Cassara v. Cassara

Crew III, J. (dissenting in part and concurring in part).

We respectfully disagree with the majority’s conclusion that plaintiff is not entitled to a credit for the $300,000 he initially contributed to the construction of the marital residence and/or the $107,000 he used to purchase the parcel of real property located in Montgomery County (hereinafter the Montgomery property). To *821be sure, as the majority has observed, there is no paper trail documenting the distribution of the $600,000 derived from the sale of plaintiff’s fuel oil business in 1987. In our view, this absence of documentation, which is entirely understandable given the length of the parties’ marriage, is not fatal to plaintiffs claim. There simply is no question that the foregoing proceeds—one half of which plaintiff testified he contributed to the construction of the marital residence—emanated from the sale of an admittedly separate, nonmarital asset, and defendant in no way disputes the source of this money.3 Indeed, defendant, who initially was employed in plaintiffs business, testified that she did not work following the parties’ marriage in 1985 and did not return to the work force until the parties’ children, born in 1987 and 1989, were both in school. Hence, whatever income the parties had during the relevant time period came from plaintiff, and the record as a whole fails to establish that plaintiff commingled such funds and, in so doing, transformed his separate property into a marital asset (compare Carney v Carney, 202 AD2d 907, 908 [1994]).4

As for the income generated by plaintiffs various rental properties, the theoretical availability of such funds to finance either the construction of the marital residence or the acquisition of the Montgomery property in no way negates plaintiffs uncontradicted testimony that the moneys for such transactions actually derived from the sale of his business. Moreover, although the record does not establish in any meaningful way the precise amount of rental income that plaintiff was receiving at the time construction began on the marital residence and the Montgomery property was purchased in 1988, suffice to say that whatever funds were generated in this regard, which admittedly would be marital property, did not even remotely approach the $407,000 at issue. Accordingly, we are satisfied that plaintiff met his burden of establishing his entitlement to an additional credit in the amount of $407,000, representing plaintiffs sepa*822rate contributions to the construction of the marital residence ($300,000) and the acquisition of the Montgomery property ($107,000) (see Maczek v Maczek, 248 AD2d 835, 836-837 [1998]; see also Judson v Judson, 255 AD2d 656, 657 [1998]; Zurner v Zurner, 213 AD2d 906, 908 [1995], lv denied 87 NY2d 802 [1995]).
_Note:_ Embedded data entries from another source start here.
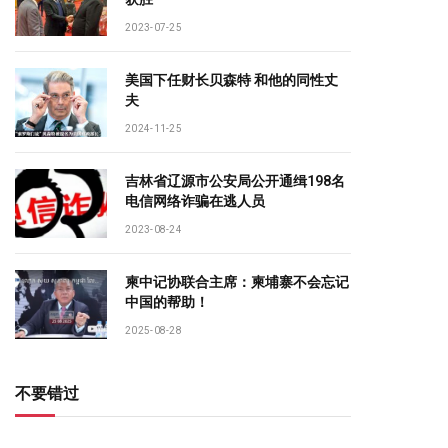
2023-07-25
美国下任财长贝森特 和他的同性丈
夫
2024-11-25
吉林省辽源市公安局公开通缉198名
电信网络诈骗在逃人员
2023-08-24
柬中记协联合主席：柬埔寨不会忘记
中国的帮助！
2025-08-28
不要错过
Rose, J., concurs. Ordered that the judgment is modified, on the law, without costs, by reversing so much thereof as denied plaintiff certain credits, ordered plaintiff to pay $300 per week in child support and $100 per week in maintenance and ordered equitable distribution of the parties’ marital property; plaintiff is credited with $58,000 to reflect his separate property and/or separate contributions to the marital residence and matter remitted to the Supreme Court for a redetermination of the equitable distribution of the parties’ property, plaintiffs child support and maintenance obligations; and, as so modified, affirmed.
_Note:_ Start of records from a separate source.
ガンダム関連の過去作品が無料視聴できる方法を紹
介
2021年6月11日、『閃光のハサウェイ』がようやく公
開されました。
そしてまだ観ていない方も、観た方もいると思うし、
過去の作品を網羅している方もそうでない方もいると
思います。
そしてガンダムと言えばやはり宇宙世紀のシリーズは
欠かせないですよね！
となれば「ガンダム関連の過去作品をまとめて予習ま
. Although defendant indeed argues in her brief that the total funds required for the construction of the marital residence ultimately derived from various sources, including a mortgage in both parties’ names, contrary to the majority’s assertion, her testimony at trial in no way disputes or discredits plaintiff’s unequivocal claim that he contributed $300,000 to the initial construction of such residence and that the $300,000 at issue represented proceeds from the sale of a clearly separate, nonmarital asset.
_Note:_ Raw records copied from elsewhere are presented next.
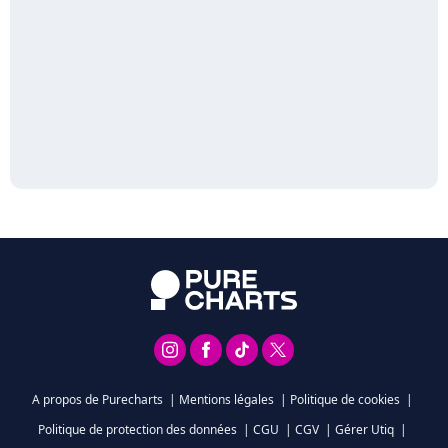
A propos de Purecharts
|
Mentions légales
|
Politique de cookies
|
Politique de protection des données
|
CGU
|
CGV
|
Gérer Utiq
|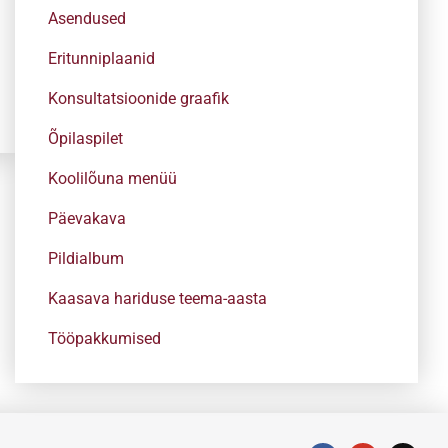
Asendused
Eritunniplaanid
Konsultatsioonide graafik
Õpilaspilet
Koolilõuna menüü
Päevakava
Pildialbum
Kaasava hariduse teema-aasta
Tööpakkumised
. In this regard, defendant’s testimony “suggests” nothing more than that the parties had joint checking accounts at various points in their marriage, which falls far short of estabhshing that defendant deposited $300,000 of his separate funds into a particular joint account at a particular point in time and then used those “joint” funds to provide the initial financing for the construction of the marital residence.